▶ **WRITTEN TASK**
Reproduce the following data verbatim, line for line, leaving out the pictures.
▬▬▬▬▬▬▬▬▬▬
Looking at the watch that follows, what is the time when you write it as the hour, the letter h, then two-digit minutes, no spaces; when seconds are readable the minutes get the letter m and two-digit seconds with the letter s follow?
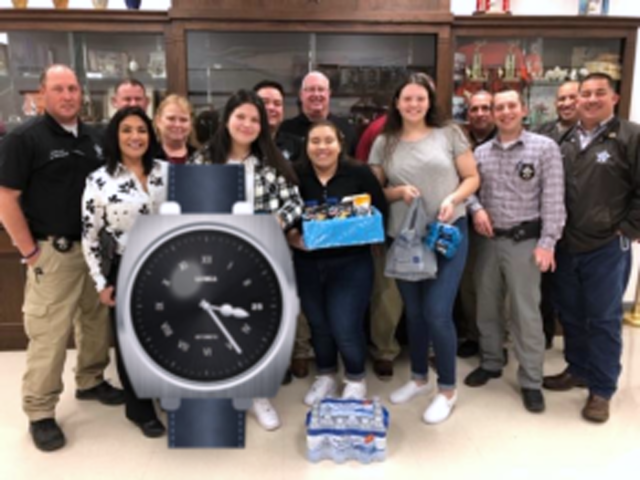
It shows 3h24
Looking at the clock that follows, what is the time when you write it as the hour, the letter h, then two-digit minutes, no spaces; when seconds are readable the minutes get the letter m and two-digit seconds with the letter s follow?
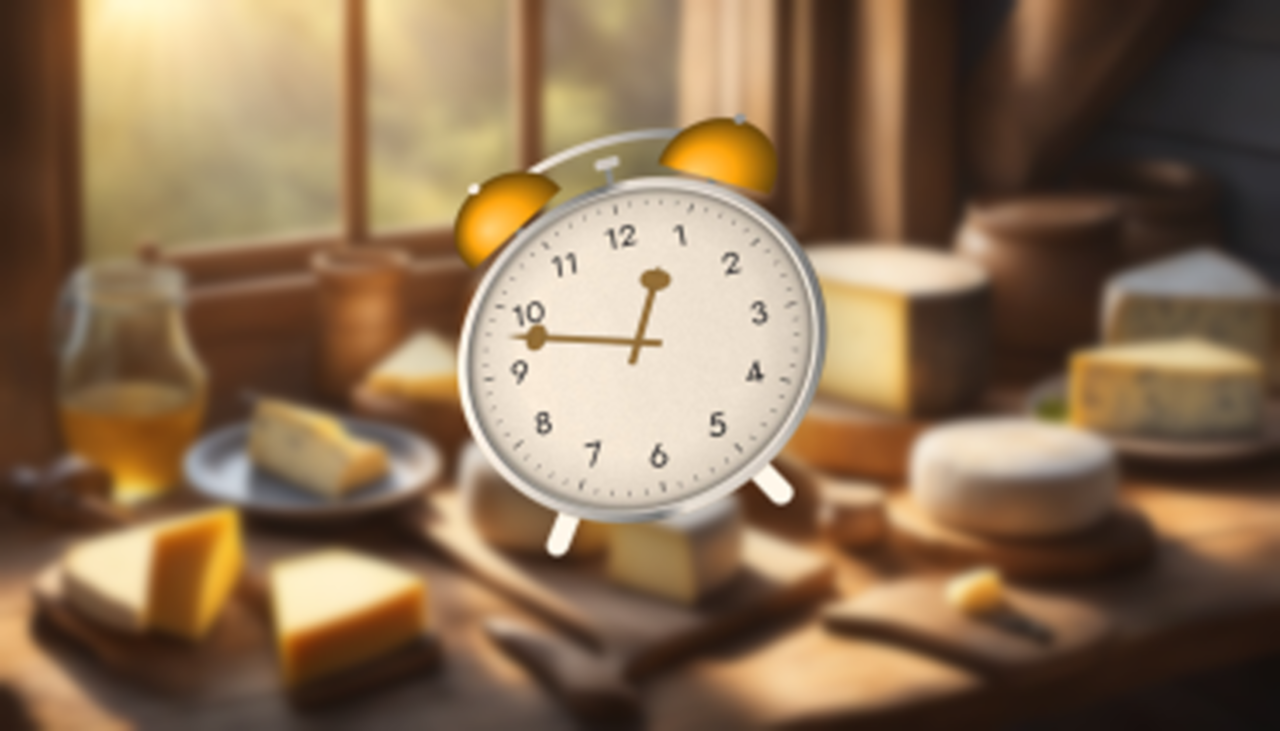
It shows 12h48
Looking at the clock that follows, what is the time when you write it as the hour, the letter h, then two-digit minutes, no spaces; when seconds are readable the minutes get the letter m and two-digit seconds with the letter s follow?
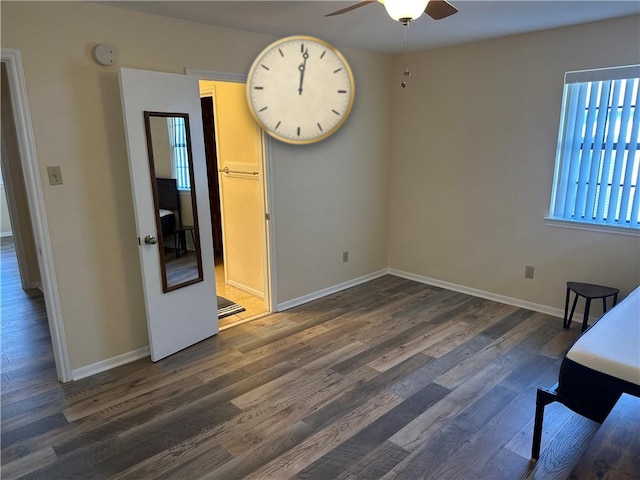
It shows 12h01
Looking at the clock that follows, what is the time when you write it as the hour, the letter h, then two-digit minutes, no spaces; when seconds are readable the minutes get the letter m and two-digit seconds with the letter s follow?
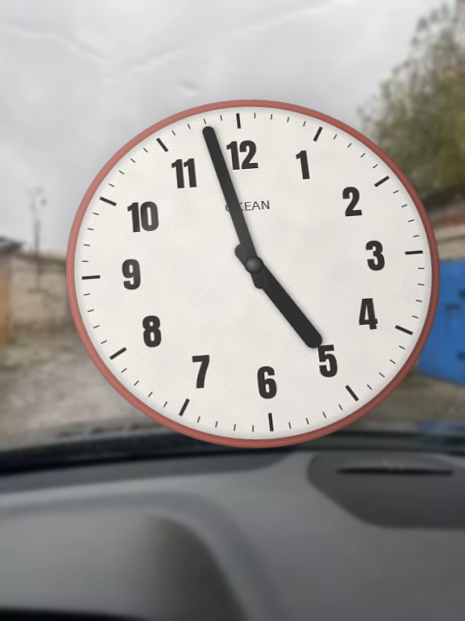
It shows 4h58
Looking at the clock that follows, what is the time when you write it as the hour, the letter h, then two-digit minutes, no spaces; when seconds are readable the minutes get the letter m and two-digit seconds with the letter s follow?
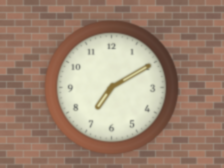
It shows 7h10
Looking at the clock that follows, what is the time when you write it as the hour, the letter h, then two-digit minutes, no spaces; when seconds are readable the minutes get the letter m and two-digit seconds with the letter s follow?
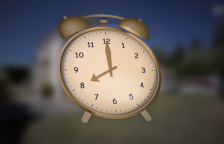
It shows 8h00
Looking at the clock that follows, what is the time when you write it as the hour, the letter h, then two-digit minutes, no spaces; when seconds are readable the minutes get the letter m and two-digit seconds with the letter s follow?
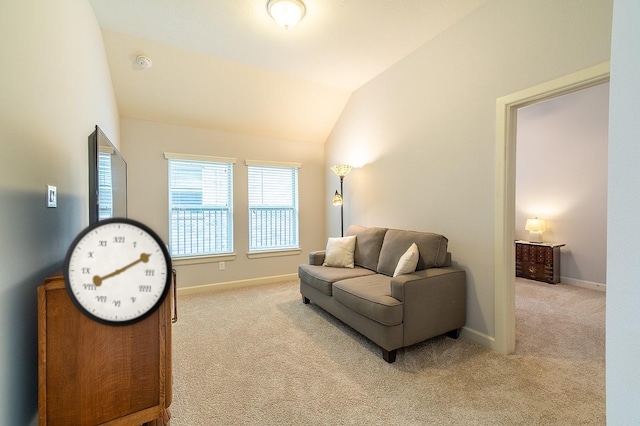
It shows 8h10
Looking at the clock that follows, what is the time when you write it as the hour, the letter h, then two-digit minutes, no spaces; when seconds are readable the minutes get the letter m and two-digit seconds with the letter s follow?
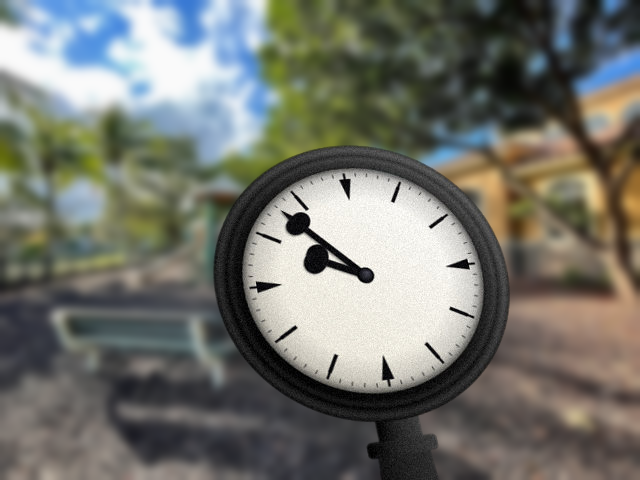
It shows 9h53
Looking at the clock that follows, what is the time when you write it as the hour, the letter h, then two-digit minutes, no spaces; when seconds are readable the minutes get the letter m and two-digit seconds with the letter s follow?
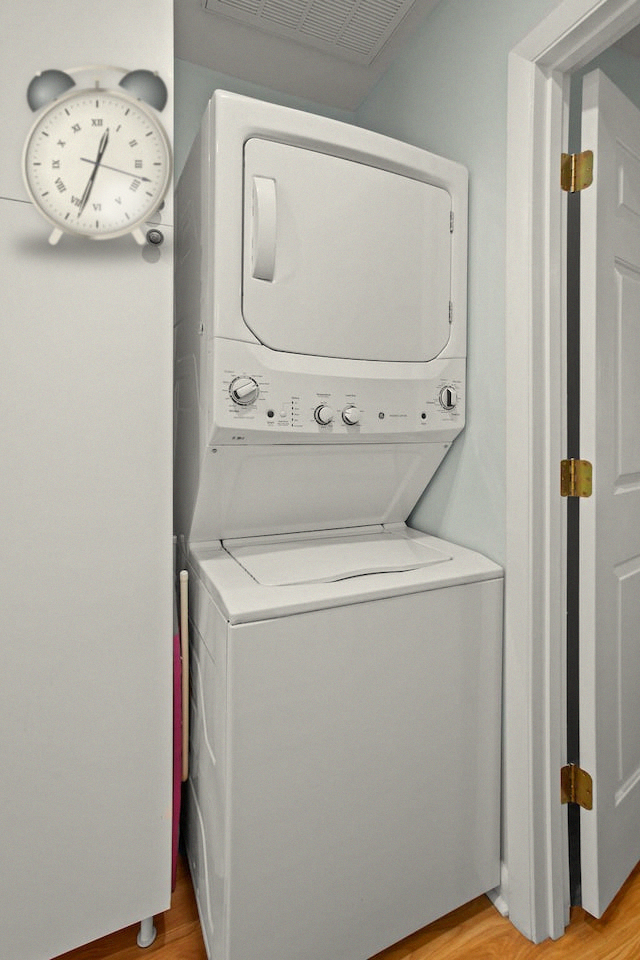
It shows 12h33m18s
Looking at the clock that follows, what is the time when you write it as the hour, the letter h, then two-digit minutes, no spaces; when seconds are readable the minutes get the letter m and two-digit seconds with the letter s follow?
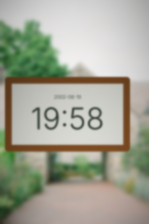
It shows 19h58
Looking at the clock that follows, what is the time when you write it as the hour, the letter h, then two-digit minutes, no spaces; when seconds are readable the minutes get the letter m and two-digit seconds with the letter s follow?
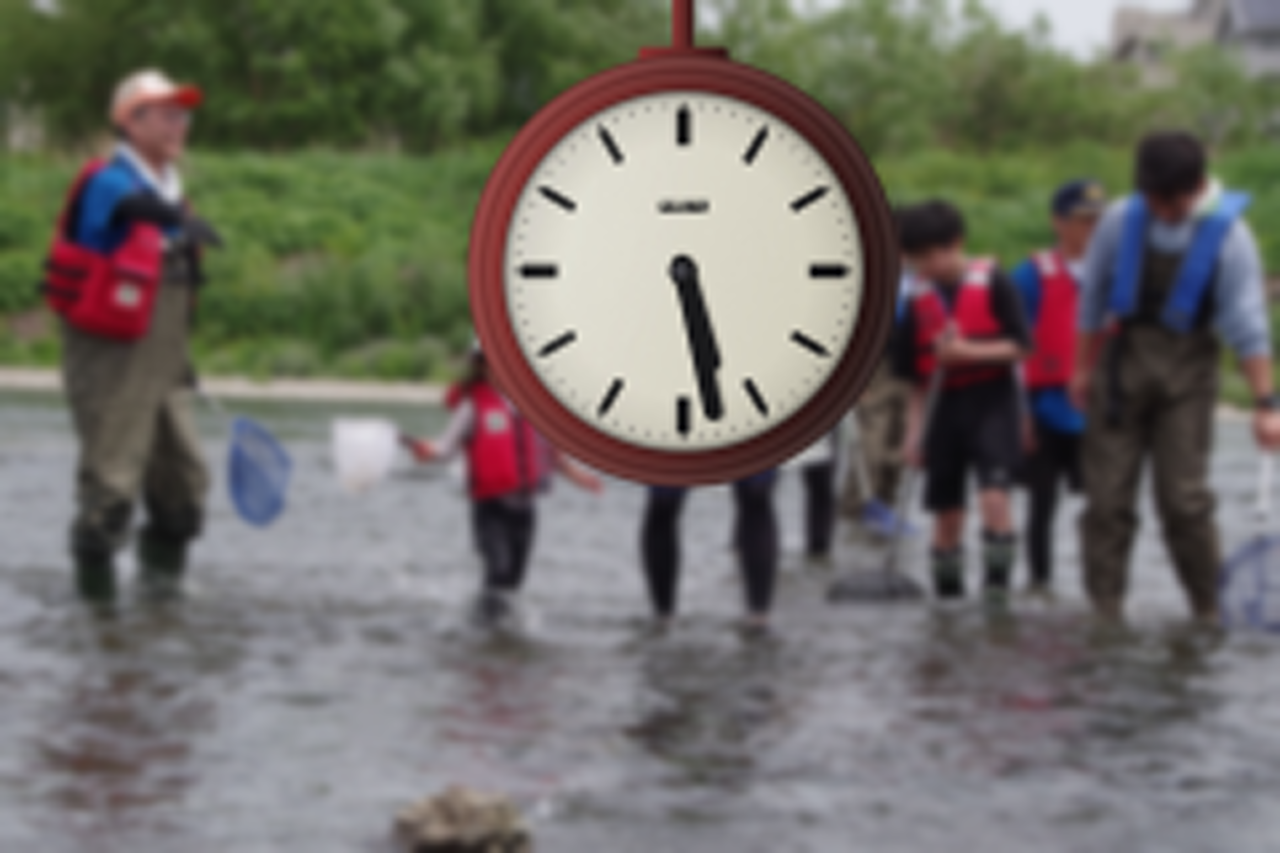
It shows 5h28
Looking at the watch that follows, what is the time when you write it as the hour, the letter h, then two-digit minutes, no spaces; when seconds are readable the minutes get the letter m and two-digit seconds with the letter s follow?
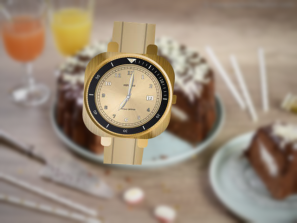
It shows 7h01
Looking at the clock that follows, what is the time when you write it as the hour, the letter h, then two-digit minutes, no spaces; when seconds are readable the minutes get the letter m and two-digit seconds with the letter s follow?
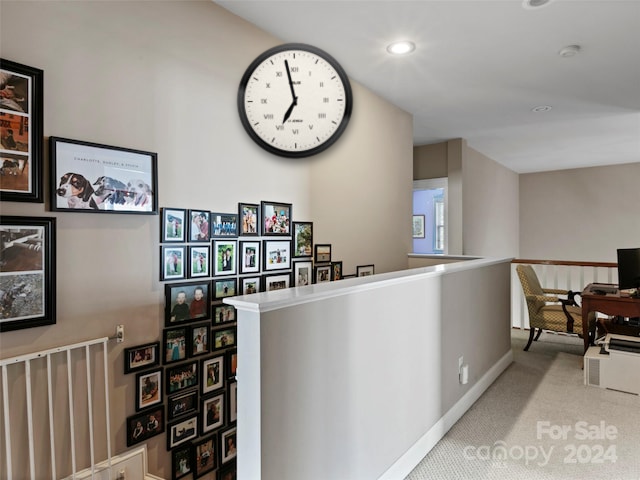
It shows 6h58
▬▬▬▬▬▬▬▬▬▬
▶ **TASK OUTPUT**
Looking at the watch that follows, what is the time when you write it as the hour, the letter h, then two-digit minutes, no spaces; when seconds are readable the minutes get the letter m and two-digit seconds with the letter s follow?
It shows 3h24
Looking at the clock that follows, what is the time when you write it as the hour, the letter h, then two-digit minutes, no spaces; when seconds are readable the minutes get the letter m and two-digit seconds with the letter s follow?
It shows 12h48
Looking at the clock that follows, what is the time when you write it as the hour, the letter h, then two-digit minutes, no spaces; when seconds are readable the minutes get the letter m and two-digit seconds with the letter s follow?
It shows 12h01
Looking at the clock that follows, what is the time when you write it as the hour, the letter h, then two-digit minutes, no spaces; when seconds are readable the minutes get the letter m and two-digit seconds with the letter s follow?
It shows 4h58
Looking at the clock that follows, what is the time when you write it as the hour, the letter h, then two-digit minutes, no spaces; when seconds are readable the minutes get the letter m and two-digit seconds with the letter s follow?
It shows 7h10
Looking at the clock that follows, what is the time when you write it as the hour, the letter h, then two-digit minutes, no spaces; when seconds are readable the minutes get the letter m and two-digit seconds with the letter s follow?
It shows 8h00
Looking at the clock that follows, what is the time when you write it as the hour, the letter h, then two-digit minutes, no spaces; when seconds are readable the minutes get the letter m and two-digit seconds with the letter s follow?
It shows 8h10
Looking at the clock that follows, what is the time when you write it as the hour, the letter h, then two-digit minutes, no spaces; when seconds are readable the minutes get the letter m and two-digit seconds with the letter s follow?
It shows 9h53
Looking at the clock that follows, what is the time when you write it as the hour, the letter h, then two-digit minutes, no spaces; when seconds are readable the minutes get the letter m and two-digit seconds with the letter s follow?
It shows 12h33m18s
Looking at the clock that follows, what is the time when you write it as the hour, the letter h, then two-digit minutes, no spaces; when seconds are readable the minutes get the letter m and two-digit seconds with the letter s follow?
It shows 19h58
Looking at the clock that follows, what is the time when you write it as the hour, the letter h, then two-digit minutes, no spaces; when seconds are readable the minutes get the letter m and two-digit seconds with the letter s follow?
It shows 5h28
Looking at the watch that follows, what is the time when you write it as the hour, the letter h, then two-digit minutes, no spaces; when seconds are readable the minutes get the letter m and two-digit seconds with the letter s follow?
It shows 7h01
Looking at the clock that follows, what is the time when you write it as the hour, the letter h, then two-digit minutes, no spaces; when seconds are readable the minutes get the letter m and two-digit seconds with the letter s follow?
It shows 6h58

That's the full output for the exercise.